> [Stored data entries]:
──────

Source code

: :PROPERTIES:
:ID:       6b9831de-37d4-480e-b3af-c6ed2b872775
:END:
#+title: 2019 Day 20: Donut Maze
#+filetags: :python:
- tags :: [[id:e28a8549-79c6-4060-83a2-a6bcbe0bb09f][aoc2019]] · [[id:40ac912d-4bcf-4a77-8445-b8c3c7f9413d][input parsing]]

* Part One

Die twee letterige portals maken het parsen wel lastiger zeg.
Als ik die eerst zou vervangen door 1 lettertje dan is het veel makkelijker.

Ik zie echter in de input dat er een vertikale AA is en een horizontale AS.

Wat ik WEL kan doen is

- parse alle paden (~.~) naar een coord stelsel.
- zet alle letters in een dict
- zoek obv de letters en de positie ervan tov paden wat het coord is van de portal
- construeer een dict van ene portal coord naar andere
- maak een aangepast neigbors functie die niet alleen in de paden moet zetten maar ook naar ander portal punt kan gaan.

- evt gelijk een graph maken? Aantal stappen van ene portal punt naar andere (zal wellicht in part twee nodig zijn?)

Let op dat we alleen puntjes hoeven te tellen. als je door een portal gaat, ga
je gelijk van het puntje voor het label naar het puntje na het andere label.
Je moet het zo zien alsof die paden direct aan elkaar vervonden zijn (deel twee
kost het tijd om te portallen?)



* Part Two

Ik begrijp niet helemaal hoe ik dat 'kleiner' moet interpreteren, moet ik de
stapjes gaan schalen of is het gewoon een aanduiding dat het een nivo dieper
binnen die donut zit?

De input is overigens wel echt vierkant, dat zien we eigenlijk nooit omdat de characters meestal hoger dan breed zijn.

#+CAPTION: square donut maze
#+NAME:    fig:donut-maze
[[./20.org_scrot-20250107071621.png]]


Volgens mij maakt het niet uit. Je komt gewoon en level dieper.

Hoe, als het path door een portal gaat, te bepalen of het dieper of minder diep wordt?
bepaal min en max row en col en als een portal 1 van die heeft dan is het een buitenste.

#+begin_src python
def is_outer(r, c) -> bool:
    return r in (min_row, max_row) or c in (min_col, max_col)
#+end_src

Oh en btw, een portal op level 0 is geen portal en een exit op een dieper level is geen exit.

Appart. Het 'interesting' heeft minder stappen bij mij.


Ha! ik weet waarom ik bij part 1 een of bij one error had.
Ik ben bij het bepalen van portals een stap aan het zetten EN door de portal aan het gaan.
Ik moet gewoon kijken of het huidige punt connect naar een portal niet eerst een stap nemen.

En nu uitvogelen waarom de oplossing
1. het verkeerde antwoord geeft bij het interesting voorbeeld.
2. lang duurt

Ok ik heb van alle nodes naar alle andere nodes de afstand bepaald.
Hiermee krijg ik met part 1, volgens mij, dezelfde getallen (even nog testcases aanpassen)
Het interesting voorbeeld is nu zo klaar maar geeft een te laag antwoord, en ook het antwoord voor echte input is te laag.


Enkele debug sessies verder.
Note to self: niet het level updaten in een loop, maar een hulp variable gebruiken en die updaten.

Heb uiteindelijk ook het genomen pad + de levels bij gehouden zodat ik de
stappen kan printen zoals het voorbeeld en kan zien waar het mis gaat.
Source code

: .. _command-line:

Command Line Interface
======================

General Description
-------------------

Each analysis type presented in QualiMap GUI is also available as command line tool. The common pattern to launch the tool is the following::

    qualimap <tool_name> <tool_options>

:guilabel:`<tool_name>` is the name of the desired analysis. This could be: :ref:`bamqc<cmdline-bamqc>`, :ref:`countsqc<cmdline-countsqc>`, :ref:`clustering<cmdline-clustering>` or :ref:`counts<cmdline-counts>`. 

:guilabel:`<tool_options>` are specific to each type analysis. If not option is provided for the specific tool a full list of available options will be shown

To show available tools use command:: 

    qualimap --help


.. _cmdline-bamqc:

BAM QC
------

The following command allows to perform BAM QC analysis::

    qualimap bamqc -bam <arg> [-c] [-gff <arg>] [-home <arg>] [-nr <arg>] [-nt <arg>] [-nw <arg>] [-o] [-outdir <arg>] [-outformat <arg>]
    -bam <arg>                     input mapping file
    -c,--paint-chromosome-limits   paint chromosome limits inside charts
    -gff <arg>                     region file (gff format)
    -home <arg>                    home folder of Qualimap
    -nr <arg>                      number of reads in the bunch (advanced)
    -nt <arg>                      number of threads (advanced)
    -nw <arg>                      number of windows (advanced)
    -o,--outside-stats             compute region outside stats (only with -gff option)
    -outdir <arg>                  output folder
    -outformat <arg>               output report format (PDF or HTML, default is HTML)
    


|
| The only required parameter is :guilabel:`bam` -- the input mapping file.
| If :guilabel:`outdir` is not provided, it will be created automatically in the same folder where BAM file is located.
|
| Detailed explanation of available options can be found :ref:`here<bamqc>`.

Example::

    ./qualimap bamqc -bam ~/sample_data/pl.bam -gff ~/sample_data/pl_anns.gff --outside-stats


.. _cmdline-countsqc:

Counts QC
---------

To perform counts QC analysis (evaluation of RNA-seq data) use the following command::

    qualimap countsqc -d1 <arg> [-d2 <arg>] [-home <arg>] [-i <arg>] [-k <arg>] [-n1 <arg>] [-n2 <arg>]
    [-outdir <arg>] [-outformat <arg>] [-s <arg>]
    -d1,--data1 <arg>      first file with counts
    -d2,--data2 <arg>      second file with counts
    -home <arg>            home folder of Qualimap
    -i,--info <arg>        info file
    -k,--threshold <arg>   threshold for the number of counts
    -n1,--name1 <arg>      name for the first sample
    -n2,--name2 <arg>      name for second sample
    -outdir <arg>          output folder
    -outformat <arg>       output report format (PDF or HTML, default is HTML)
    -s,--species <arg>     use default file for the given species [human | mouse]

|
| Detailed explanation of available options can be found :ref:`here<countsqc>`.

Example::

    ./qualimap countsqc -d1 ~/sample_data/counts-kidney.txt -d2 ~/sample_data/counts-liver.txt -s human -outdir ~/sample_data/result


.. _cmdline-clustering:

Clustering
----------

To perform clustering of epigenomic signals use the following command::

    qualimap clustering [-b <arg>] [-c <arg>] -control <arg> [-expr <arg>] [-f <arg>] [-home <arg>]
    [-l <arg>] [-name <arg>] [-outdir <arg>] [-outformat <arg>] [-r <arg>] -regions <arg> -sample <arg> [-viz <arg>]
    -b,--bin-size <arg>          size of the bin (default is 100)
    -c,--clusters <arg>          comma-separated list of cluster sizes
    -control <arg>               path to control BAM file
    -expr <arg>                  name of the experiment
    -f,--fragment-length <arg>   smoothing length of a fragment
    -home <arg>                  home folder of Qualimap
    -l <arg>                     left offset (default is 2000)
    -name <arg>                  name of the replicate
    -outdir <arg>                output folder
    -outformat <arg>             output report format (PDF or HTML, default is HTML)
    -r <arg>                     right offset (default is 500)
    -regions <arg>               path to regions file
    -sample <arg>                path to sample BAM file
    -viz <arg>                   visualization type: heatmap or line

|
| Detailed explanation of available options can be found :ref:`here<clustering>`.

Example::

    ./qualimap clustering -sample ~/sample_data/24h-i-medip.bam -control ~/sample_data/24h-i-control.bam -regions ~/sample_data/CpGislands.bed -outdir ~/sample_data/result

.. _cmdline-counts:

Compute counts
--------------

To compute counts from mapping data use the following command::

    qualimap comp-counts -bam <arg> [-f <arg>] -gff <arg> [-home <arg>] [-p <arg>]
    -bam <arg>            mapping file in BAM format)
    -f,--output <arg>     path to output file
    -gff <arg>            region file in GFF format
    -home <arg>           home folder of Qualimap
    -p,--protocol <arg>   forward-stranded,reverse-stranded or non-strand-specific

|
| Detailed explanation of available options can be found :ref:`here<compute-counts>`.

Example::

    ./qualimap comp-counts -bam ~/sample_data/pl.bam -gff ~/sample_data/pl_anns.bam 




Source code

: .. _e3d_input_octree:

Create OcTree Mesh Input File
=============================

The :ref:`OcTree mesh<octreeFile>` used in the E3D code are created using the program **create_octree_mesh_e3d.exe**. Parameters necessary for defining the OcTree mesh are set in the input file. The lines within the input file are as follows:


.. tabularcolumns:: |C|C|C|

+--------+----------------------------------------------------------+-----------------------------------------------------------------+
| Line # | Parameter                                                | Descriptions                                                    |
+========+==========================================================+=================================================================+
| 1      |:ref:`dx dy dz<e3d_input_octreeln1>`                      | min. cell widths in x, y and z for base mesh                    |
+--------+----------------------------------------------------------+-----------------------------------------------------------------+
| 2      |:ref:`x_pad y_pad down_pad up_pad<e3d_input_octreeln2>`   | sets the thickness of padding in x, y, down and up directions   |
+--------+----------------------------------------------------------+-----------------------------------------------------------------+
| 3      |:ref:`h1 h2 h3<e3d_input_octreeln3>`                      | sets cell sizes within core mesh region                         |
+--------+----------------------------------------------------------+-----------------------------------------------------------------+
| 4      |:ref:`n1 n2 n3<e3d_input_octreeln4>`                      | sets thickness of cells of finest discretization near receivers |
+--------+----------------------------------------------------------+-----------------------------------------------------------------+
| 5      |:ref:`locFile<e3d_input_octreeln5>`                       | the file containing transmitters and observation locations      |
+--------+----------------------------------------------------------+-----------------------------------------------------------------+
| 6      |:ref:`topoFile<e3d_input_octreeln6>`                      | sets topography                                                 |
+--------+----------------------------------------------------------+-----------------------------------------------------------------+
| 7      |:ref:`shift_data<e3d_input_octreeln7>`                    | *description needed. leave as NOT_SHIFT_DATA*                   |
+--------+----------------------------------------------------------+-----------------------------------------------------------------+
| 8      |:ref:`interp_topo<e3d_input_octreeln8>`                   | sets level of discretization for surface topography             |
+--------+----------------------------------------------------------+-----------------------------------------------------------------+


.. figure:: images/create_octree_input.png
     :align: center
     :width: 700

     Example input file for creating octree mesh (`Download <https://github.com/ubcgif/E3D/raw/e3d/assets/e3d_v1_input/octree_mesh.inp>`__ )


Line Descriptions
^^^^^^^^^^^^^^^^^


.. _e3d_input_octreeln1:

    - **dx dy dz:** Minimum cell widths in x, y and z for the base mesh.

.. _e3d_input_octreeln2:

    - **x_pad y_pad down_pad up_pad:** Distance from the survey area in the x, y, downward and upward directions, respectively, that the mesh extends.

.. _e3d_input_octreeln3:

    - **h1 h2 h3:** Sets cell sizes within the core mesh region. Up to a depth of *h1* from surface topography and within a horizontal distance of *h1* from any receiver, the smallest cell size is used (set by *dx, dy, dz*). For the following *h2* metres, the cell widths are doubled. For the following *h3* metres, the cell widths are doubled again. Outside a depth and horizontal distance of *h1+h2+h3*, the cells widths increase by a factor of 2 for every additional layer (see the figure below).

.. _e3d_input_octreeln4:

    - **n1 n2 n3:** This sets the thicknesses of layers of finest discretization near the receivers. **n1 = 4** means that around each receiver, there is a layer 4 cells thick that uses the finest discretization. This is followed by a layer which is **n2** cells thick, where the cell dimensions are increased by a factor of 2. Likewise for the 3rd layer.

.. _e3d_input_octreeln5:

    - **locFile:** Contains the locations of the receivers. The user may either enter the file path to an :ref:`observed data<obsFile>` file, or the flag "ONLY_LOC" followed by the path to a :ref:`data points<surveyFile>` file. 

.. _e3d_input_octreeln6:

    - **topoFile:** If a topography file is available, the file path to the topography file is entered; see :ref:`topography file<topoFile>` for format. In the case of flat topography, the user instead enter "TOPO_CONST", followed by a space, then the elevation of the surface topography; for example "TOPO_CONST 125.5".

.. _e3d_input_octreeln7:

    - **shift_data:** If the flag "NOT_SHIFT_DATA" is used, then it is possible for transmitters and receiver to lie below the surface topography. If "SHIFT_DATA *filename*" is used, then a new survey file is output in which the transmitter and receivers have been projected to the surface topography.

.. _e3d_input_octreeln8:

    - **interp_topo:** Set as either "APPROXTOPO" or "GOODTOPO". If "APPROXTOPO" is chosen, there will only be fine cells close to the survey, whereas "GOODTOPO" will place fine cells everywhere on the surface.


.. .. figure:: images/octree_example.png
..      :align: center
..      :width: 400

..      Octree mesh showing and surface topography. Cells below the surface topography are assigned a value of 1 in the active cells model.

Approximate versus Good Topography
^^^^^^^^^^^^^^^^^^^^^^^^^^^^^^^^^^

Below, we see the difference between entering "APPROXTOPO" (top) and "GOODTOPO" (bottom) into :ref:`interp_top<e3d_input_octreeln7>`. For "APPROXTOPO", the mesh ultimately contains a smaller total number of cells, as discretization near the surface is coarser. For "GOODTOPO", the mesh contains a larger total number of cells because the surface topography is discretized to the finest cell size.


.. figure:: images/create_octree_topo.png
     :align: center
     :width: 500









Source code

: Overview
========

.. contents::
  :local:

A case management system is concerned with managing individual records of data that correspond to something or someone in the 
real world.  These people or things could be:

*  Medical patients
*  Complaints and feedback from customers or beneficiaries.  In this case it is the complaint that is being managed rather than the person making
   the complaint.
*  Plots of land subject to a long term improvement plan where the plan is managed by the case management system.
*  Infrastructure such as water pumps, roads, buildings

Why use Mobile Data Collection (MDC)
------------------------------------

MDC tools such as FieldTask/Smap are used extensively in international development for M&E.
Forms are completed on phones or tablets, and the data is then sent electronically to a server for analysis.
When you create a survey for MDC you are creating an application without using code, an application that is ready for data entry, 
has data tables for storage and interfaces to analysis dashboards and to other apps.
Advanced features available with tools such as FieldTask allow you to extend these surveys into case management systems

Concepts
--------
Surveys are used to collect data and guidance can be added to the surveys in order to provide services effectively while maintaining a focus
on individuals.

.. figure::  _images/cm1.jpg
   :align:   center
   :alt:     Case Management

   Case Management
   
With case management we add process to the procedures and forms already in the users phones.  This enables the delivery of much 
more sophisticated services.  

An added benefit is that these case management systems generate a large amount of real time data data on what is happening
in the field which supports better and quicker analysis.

──────

Across the entries above, work out how many lines hold "stappen". The answer is that number alone.

> [Exercise output]: 3